Бренные останки падишаха похоронили в тот же день, но без участия дипломатического корпуса, хотя в газетах было сказано, что погребение Абдул-Азиса было совершено со всеми почестями. Такому сообщению Николай Павлович не удивился. Своеобразность турецких газет с их официальной ложью его давно не раздражала. Если он и придавал чему особое значение, так это тому, что сераскир уверенно забирал власть в свои руки, а бухта в Безике уже была забита английской эскадрой: к берегам Турции подходили всё новые и новые суда её величества.

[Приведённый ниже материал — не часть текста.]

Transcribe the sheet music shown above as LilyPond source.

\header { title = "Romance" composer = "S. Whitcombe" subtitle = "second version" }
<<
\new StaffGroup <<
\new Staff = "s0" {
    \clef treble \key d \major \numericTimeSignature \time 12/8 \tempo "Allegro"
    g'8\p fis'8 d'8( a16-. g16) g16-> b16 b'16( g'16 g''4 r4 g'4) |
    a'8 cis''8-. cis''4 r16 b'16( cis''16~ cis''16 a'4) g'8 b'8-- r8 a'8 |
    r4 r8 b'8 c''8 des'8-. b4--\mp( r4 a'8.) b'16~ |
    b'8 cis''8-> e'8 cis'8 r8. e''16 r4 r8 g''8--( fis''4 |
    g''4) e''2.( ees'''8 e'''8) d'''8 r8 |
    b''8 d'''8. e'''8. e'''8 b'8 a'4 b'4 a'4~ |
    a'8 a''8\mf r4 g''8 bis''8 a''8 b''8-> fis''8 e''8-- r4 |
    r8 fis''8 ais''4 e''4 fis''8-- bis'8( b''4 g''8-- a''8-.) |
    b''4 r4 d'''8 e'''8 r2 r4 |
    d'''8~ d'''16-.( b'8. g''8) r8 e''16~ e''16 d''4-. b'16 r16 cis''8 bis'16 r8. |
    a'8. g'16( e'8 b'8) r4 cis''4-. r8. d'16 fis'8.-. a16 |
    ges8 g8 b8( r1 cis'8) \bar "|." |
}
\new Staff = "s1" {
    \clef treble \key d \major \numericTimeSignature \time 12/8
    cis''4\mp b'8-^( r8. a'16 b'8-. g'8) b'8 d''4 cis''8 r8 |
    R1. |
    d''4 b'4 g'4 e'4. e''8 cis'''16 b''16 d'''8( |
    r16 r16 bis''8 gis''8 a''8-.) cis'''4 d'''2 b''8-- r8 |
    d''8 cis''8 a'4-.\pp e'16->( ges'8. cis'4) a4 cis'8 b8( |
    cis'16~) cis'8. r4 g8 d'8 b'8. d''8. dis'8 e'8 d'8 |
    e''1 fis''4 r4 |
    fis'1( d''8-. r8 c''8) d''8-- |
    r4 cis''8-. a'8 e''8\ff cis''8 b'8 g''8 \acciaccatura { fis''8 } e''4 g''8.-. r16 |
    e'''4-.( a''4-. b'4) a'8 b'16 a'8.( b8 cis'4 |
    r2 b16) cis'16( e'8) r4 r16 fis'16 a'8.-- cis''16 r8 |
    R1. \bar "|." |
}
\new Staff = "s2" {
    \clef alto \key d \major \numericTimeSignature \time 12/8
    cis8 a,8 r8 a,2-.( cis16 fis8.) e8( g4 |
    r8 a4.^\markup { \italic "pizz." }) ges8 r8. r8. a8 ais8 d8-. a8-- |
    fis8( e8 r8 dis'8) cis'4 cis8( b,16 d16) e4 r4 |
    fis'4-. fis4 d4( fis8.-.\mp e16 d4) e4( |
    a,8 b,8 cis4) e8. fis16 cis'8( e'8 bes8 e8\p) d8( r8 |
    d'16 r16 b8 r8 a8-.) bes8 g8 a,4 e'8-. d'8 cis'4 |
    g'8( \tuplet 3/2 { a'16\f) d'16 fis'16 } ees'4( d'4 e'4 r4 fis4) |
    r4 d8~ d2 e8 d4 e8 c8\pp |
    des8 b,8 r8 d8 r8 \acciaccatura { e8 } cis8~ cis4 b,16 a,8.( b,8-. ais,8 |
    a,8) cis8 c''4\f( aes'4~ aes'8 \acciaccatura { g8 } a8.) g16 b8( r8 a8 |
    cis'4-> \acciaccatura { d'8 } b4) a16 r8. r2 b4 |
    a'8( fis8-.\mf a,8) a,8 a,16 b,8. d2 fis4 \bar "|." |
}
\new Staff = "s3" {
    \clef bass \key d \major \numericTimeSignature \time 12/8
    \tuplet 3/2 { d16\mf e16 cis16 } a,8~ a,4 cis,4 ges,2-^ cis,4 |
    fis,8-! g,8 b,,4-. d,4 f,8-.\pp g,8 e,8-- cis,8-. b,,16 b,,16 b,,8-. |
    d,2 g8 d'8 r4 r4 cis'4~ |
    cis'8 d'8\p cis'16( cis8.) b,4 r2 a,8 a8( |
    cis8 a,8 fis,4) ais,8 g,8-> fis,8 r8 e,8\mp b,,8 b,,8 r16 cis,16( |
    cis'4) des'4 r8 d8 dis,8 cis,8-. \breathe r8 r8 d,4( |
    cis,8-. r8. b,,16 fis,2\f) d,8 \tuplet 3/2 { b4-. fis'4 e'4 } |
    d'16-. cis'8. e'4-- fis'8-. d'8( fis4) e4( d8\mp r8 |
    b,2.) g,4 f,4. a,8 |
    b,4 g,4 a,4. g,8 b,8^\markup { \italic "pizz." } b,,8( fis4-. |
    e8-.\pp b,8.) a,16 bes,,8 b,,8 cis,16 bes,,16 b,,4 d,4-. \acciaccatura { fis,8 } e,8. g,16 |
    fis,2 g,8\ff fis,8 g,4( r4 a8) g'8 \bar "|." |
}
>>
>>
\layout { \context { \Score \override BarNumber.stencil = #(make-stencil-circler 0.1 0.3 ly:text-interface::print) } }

— Котёл европейской политики довольно плотно закупорен, но мне хотелось бы напомнить, что он стоит на огне, — сказал Игнатьев на обеде у германского посла, — огонь из-под него никто не убирал, и значит, рано или поздно, клубящийся в казане пар сорвёт с него крышку.
Сообщения о зверствах турок с каждым днём становились ужаснее. Если кто и сохранял невозмутимый вид, так это Генри Эллиот, на том же обеде сказавший графу Зичи: «Игнатьев пылкий человек, но и ему вряд ли удастся сделать так, чтобы моё сердце вспыхнуло сочувствием к болгарам. Да и с какой, опять же, стати? Повстанцы знали, на что шли». А самому Николаю Павловичу он заявил куда грубее.
— Выражаясь языком беллетристов, любителей пикантных сцен, Болгария сама подняла юбки.
Многие из дипломатов возмущались действиями башибузуков, но более всех протестовал против их зверств Игнатьев. Он открыто заявлял об этом сераскиру и верховному везиру, но Хуссейн-паша лишь разводил руками, дескать, он не может уследить за всеми, а Мидхат-паша злорадно усмехался. В отмщение за критику турецкого правительства, повинного в военных преступлениях, в адрес русского посла стали поступать угрозы. Его пытались запугать и вынудить подать в отставку. К тому же, покушение на жизнь российского посла всегда можно было приписать самой России, якобы вечно ищущей предлог для нападения на Турцию. В этом видна была рука турецкого премьер-министра, тесно связанного с Генри Эллиотом.
Какой-то сердобольный аноним предупреждал, что главный повар посольства, названный по имени для большей убедительности, «подкуплен и может отравить семейство». «Генерал! — присовокуплял сердобольный корреспондент, — если вы пренебрегаете жизнью вашею, то пожалейте о вашем семействе, о ваших малолетних детях».